A partnership is an unincorporated business owned and run by two or more people known as partners. Every partnership, in the eyes of the IRS, is a pass-through entity, which means the business itself is not taxed on its profits. Rather, all profits “pass through” to the owners, who file them on their own tax returns.

Types of business partnerships

Different types of partnerships provide varying levels of personal liability protection for partners.

A general partnership is the simplest. It has only general partners, who share equally in the ownership and management duties of the business. A GP is easy to set up, but it’s risky because you and the business are one and the same. You’re each jointly and severally liable for what’s owed, meaning creditors can come after any partner individually for the entire amount.

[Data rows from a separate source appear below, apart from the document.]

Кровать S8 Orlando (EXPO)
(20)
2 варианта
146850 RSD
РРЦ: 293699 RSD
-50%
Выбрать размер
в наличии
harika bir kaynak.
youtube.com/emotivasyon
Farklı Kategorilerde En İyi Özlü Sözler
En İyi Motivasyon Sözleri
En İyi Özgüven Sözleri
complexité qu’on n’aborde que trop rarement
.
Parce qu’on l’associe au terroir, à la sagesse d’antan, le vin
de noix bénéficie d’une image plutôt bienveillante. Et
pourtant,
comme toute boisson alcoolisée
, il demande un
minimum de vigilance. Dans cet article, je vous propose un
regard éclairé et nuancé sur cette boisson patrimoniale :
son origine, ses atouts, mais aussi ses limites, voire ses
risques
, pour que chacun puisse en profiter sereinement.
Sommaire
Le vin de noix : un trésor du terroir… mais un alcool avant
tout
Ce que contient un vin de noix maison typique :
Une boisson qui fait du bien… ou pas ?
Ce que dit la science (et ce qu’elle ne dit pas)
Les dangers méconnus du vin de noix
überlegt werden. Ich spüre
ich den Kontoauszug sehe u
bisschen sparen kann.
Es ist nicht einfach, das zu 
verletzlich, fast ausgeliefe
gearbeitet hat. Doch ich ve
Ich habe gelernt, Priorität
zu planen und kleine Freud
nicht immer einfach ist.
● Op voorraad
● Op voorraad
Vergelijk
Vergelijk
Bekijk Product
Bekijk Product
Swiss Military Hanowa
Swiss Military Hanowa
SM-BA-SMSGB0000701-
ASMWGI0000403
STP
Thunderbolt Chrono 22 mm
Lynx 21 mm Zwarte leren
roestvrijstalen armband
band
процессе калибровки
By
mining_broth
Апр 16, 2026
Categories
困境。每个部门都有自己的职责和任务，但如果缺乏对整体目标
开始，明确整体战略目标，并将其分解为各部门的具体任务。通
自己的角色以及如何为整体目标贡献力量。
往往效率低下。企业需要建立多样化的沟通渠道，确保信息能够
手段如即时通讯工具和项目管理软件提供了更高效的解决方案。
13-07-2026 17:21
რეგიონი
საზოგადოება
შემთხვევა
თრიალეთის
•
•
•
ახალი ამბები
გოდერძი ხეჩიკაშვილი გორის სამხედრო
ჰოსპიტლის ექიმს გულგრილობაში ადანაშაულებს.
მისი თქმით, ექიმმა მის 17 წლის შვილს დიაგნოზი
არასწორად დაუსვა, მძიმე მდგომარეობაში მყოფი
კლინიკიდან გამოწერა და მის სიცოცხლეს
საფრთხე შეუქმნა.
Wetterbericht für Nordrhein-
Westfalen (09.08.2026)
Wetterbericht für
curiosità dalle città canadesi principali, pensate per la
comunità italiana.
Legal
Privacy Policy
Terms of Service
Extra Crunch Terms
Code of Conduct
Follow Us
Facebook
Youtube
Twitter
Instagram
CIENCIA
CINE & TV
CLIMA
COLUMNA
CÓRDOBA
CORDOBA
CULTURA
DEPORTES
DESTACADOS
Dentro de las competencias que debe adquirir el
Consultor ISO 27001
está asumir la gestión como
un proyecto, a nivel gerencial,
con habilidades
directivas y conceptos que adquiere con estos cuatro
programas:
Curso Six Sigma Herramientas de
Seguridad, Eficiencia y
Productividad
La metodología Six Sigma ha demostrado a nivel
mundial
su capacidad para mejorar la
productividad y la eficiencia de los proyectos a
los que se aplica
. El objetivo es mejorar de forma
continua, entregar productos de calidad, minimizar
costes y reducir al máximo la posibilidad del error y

A limited partnership has general partners and limited partners, who own stakes but aren’t involved in the day-to-day grind. An LP protects limited partners’ personal assets up to the amount they invested in the business. General partners, meanwhile, can be held liable in the same way as they are in a GP.

A limited liability partnership is yet another variation on the model in which each partner’s personal assets are protected against the debts of the business, but partners can still be held personally liable for their individual professional actions. LLPs are used by licensed professionals such as lawyers, doctors and accountants. In fact, California and New York require that partners in an LLP be licensed in the state to provide a professional service.

A limited liability limited partnership is available in at least 23 states and is a variation on an LP that extends protection of personal assets to general partners, in addition to limited partners.

Business partnership: The pros

Here are some advantages to structuring as a partnership.

Easy and inexpensive to form

You don’t have to file paperwork with your state to start a general partnership; it’s automatically in place as soon as you and your partner go into business. For the other kinds of partnerships, states generally require partners to submit forms and pay a fee upon formation, then submit additional paperwork and fees annually.

Federal tax simplicity

Partnerships must file an annual information return with the IRS to report their income, but the income documented in the return is not taxed. Because a partnership is a pass-through entity, profits go directly to the partners and are included on their individual income tax returns. If the business is in an early stage and operating in the red, you can write off those losses on your personal return. If you’re in the black, the profits add to your individual tax bill.

Business partnership: The cons

Personal liability risk

For GPs and LPs, you and your general partners open your personal assets up to significant risks. Creditors can pursue any partner individually if you have unpaid debt.

Shared ownership can get complicated

Once you form the business with other partners, you’re bonded to those people until that relationship ends. While different kinds of partnerships specify different roles between general and limited partners in terms of operational control, every partnership involves some degree of collective decision making, which can become difficult if partners disagree.

“Having a business partner is very much like a marriage,” said Elliot Richardson, CEO and founder of the Chicago-based Small Business Advocacy Council. “Just like a marriage, that can end well or that can end in a messy way.”

Experts recommend creating a partnership agreement that outlines how to handle responsibilities and conflicts within the business.

How to get started with a business partnership

  • Name your business: The default legal name of your partnership is the combination of the last names of its partners. If you would like to operate under a different name, it’s best to register a DBA, or “doing business as,” name with your county or state. These are also known as fictitious names, assumed names or trade names.

  • Get an employer identification number: The IRS requires any business operating as a partnership to have an EIN, a nine-digit number assigned to a business for tax purposes. You can apply online for an EIN.

  • Get proper business licenses and permits: States regulate the conduct of many types of businesses, so you'll need to determine which licenses, if any, your business needs to operate legally. Each state has an agency or office that handles professional licensing.

  • File appropriate formation paperwork with your state: This step is generally required for partnership types other than GPs. In Illinois, for example, LPs must file a certificate of limited partnership to do business.

  • Create a written partnership agreement: You’re not legally required to draft a partnership agreement, but it’s a good idea to have one. Doing so can help you and your partners avoid potential issues or disagreements down the line. It should outline how you and your partners will share responsibilities, split profits and losses, resolve disagreements, change ownership and dissolve the partnership.

  • Comply with publication requirements: Many states require some types of partnerships to publish their formation in newspapers. In Arizona, partnerships with “liability” in the name — LLPs and LLLPs — must publish in “a newspaper of general circulation” for three consecutive publications within 60 days of filing.